Questiona ainda Roxin se no juízo da criação de um risco se podem considerar os cursos causais hipotéticos. Estes
ocorrem quando se constata que o resultado gerado pela conduta se produziria de forma inexorável. A título de exemplo:
segundos antes da execução da pena de morte pelo algoz, o pai da vítima mata o réu condenado. Neste caso, a doutrina
majoritária considera que a imputação objetiva não pode ser excluída somente porque um autor substituto estaria pronto
para realizar a conduta desempenhada pelo autor do fato, em caso de ausência deste (princípio da tomada de posição).

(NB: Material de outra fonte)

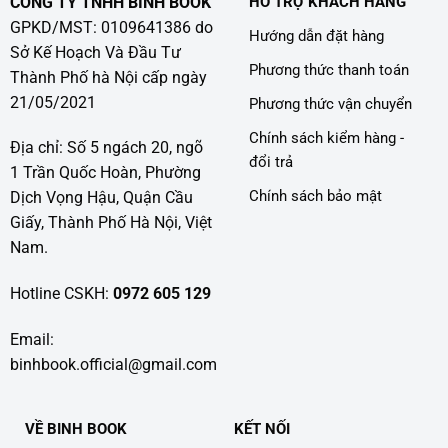
CÔNG TY TNHH BÌNH BOOK
HỖ TRỢ KHÁCH HÀNG
GPKD/MST: 0109641386 do
Hướng dẫn đặt hàng
Sở Kế Hoạch Và Đầu Tư
Phương thức thanh toán
Thành Phố hà Nội cấp ngày
21/05/2021
Phương thức vận chuyển
Chính sách kiểm hàng -
Địa chỉ: Số 5 ngách 20, ngõ
đổi trả
1 Trần Quốc Hoàn, Phường
Chính sách bảo mật
Dịch Vọng Hậu, Quận Cầu
Giấy, Thành Phố Hà Nội, Việt
Nam.
Hotline CSKH:
0972 605 129
Email:
binhbook.official@gmail.com
VỀ BINH BOOK
KẾT NỐI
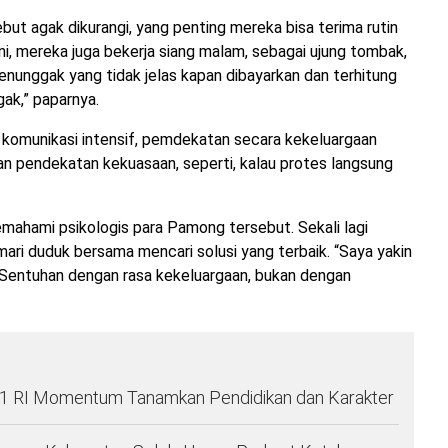
ebut agak dikurangi, yang penting mereka bisa terima rutin
ini, mereka juga bekerja siang malam, sebagai ujung tombak,
menunggak yang tidak jelas kapan dibayarkan dan terhitung
ak,” paparnya.
komunikasi intensif, pemdekatan secara kekeluargaan
gan pendekatan kekuasaan, seperti, kalau protes langsung
mahami psikologis para Pamong tersebut. Sekali lagi
pi mari duduk bersama mencari solusi yang terbaik. “Saya yakin
 Sentuhan dengan rasa kekeluargaan, bukan dengan
1 RI Momentum Tanamkan Pendidikan dan Karakter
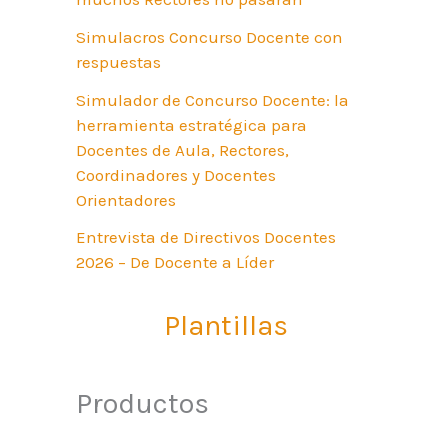
Simulacros Concurso Docente con
respuestas
Simulador de Concurso Docente: la
herramienta estratégica para
Docentes de Aula, Rectores,
Coordinadores y Docentes
Orientadores
Entrevista de Directivos Docentes
2026 – De Docente a Líder
Plantillas
Productos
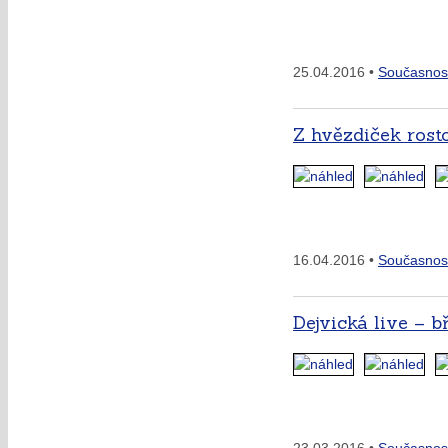
25.04.2016 •
Současnos
Z hvězdiček rost
16.04.2016 •
Současnos
Dejvická live – b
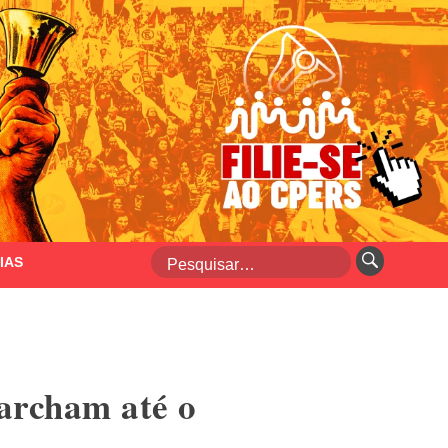
IAS
archam até o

Todavia, mister ressaltar que alguns autores somente aceitam a exclusão da imputação nos casos de cursos causais
hipotéticos, tratando-se de bens jurídicos com conteúdo patrimonial.
Finalmente, enunciamos o terceiro “nível de imputação”: a infringência ao fim de proteção do tipo penal ou alcance do
tipo.
A partir deste aspecto pretende Roxin excluir da imputação condutas que escapam ao objeto jurídico do tipo penal, muito
embora pudessem ser atribuídas ao agente segundo a equivalência dos antecedentes. É o caso de uma pessoa que
provoca a morte de outra ao noticiar algo ruim (“dano causado por um choque”).
Em verdade, este terceiro “nível” se confunde com o primeiro, tendo em vista que o alcance do tipo penal será
estabelecido de acordo com a valoração do risco criado. Assim procedendo o aplicador do direito, considerará a lesão ou
ameaça de lesão aos bens jurídicos penalmente tutelados, o que remonta ao aspecto material do conceito de crime, tal
qual já afirmado.
Cumpre evidenciar que a teoria da imputação objetiva não é senão um modelo teórico em formação, que de fato
soluciona inúmeros problemas não resolvidos pela adotada “conditio sine qua non”. Todavia, não oferece ainda resposta
suficiente a todas as críticas que têm sido contra ela articuladas.